Back in April, when everyone suddenly decided to start making bread to pass the time in quarantine, Carrie, a 35-year-old in Chicago, had a better idea. Her mom had recently dropped off the family’s old bread machine. You know the one — the inconspicuous white box with a window and rounded corners that every millennial brain thinks of upon hearing the words “making bread.” Could there have been a better time to fire it back up?
By the late 1990s, such bread machines were everywhere, but the doughy journey actually began in 1986. After a year of researching how to cram all the time-consuming, laborious steps of making bread into a simple kitchen appliance, the Matsushita Electric Industrial Company (now Panasonic) released its first bread machines to market (first in Japan and then in the U.S. two years later).
Initially, the bread machines saw middling success. As slick as having the ability to pour a few ingredients into a bucket and press a button to get homemade bread was, only 15,000 Americans were willing to brave the $400 price tag to try it out. After all, why buy a $400 machine when a loaf of bread from the store was a fraction of the cost?
But within a couple of years, the price dropped to $200, and the bread machine exploded in popularity. By 1993, an estimated four million bread machines found their way into American homes. In an interview with The Morning Call, a representative for Hitachi Home Electronics (a Panasonic competitor) said they were selling “60,000 to 70,000 bread machines a month,” eight times what their sales were in 1988. And at the turn of the century, the L.A. Times reported that one in five American households owned a bread machine. (In fact, at some point along the way, January was officially named National Bread Machine Baking Month.)
Unfortunately, though, all trends come to an end, and the bread machine fell out of fashion in the early aughts.
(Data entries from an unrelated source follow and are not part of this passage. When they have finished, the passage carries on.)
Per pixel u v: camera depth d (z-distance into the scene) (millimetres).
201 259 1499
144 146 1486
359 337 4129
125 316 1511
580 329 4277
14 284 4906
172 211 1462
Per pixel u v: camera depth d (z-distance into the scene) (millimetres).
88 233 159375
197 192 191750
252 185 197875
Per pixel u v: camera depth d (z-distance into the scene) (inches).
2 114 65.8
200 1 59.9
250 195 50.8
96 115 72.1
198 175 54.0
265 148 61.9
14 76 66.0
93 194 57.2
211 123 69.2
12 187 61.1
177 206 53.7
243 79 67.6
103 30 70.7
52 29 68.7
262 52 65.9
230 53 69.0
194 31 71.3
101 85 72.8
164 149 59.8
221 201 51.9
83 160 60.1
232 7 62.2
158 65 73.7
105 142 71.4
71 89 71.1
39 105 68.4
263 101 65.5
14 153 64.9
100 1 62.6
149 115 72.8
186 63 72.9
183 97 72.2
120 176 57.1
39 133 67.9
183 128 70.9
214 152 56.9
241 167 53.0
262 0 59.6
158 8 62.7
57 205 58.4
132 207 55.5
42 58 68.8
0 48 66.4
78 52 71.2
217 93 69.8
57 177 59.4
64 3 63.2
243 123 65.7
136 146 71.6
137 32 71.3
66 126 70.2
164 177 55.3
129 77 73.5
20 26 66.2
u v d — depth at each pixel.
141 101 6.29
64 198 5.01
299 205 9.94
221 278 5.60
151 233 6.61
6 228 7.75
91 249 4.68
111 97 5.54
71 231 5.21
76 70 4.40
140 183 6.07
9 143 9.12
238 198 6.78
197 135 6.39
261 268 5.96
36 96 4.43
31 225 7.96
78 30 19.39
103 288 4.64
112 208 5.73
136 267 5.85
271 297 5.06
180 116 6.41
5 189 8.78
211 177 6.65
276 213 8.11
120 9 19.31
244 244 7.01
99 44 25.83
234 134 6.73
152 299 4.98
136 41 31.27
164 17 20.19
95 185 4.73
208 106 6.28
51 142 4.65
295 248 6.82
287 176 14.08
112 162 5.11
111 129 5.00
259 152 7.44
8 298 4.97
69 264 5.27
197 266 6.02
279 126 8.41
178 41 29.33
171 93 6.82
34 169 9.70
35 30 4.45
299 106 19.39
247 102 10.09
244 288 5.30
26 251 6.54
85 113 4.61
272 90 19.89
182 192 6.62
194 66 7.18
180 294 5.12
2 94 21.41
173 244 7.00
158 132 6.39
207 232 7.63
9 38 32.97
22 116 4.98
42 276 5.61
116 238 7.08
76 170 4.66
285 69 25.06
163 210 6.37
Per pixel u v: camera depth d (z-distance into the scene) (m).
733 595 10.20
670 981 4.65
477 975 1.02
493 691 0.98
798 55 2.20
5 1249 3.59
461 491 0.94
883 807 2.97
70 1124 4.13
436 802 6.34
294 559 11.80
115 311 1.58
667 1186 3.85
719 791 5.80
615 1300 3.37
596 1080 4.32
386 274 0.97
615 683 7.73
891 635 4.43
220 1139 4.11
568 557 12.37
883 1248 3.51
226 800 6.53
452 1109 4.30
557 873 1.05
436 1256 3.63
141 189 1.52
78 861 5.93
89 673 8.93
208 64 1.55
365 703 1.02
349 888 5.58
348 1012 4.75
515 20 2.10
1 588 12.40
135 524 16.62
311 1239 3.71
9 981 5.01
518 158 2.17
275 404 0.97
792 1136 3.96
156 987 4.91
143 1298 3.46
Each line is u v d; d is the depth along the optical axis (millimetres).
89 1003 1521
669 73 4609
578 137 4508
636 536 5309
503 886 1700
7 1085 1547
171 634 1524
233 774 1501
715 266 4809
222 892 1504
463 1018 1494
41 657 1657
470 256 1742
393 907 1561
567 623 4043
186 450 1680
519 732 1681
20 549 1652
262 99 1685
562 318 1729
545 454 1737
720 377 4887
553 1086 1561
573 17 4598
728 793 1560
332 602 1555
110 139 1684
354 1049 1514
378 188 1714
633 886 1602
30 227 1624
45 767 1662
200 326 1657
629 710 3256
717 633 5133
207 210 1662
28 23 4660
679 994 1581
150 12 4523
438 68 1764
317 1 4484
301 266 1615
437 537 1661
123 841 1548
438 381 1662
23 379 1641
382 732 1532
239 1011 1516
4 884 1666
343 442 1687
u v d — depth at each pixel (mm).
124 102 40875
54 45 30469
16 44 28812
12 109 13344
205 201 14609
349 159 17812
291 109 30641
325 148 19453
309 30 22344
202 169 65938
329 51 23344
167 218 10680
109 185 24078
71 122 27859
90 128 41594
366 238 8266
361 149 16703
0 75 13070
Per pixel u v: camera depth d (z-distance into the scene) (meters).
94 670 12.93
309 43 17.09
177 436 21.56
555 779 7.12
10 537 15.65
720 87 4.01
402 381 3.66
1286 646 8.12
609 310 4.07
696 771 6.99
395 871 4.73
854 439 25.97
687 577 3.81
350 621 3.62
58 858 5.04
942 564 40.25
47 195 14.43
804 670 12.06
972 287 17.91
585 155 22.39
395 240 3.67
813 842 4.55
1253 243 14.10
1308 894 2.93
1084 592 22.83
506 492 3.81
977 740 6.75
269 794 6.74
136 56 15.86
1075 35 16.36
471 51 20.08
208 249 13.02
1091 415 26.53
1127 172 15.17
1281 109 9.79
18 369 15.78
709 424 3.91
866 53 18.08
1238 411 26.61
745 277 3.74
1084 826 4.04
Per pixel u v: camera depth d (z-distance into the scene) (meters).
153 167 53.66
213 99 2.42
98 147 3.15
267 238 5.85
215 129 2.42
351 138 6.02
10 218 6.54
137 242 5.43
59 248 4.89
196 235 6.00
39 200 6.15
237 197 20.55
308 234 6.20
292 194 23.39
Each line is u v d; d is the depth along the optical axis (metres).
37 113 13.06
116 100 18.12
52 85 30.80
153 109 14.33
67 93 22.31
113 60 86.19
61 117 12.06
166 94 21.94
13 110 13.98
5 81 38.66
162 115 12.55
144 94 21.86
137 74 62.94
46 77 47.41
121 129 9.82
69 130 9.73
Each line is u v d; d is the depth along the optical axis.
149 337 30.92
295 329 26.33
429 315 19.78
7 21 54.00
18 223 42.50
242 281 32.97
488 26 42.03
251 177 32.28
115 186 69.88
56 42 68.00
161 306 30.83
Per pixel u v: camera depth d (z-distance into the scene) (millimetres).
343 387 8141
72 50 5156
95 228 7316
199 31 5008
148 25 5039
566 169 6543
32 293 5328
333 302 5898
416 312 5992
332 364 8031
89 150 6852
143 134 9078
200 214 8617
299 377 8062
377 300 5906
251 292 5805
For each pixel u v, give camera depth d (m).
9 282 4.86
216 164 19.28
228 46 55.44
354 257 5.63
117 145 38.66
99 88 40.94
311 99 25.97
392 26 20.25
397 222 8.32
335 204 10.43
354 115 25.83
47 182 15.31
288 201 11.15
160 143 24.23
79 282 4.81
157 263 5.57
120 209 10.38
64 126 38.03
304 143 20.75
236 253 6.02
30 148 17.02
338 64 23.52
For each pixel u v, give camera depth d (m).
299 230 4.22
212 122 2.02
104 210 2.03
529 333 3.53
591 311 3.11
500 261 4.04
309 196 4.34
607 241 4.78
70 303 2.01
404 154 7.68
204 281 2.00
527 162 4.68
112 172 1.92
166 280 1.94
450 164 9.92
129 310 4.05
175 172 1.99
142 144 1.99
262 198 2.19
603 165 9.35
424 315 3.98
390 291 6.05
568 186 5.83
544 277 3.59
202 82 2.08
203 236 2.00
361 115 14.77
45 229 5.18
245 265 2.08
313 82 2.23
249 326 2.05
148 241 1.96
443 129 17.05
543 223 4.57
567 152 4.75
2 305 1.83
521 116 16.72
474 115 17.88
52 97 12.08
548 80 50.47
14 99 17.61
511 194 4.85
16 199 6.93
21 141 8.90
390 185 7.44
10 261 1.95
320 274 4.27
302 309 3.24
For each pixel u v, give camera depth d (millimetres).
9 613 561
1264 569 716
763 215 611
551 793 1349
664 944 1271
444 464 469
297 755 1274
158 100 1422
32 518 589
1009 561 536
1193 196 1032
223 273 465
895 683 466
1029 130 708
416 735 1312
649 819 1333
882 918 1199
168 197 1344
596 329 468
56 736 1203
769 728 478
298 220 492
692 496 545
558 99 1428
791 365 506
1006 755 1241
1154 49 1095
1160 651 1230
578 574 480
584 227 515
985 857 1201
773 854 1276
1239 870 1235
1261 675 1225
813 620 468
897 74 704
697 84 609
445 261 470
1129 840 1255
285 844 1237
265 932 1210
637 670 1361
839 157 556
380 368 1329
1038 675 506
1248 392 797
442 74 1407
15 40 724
Whether it was the saturated market, the rise of carb-avoidant and gluten-free diets or people losing interest in making the same few types of bread, eventually the sentiment around making bread in a bread machine turned to, True bakers make bread the old-fashioned way — you wouldn’t call yourself a chef after microwaving a Hungry-Man.
It’s a tale that’s more or less perfectly encapsulated in Carrie’s dalliance with her mom’s old bread machine — she briefly toyed with the idea of ordering ingredients, but ultimately lost interest. That said, she tells me, “The trip down memory lane when I called my mom about using it was still nice, especially after she reminded me that we all grew pretty tired of eating the bread-maker bread after about six months.”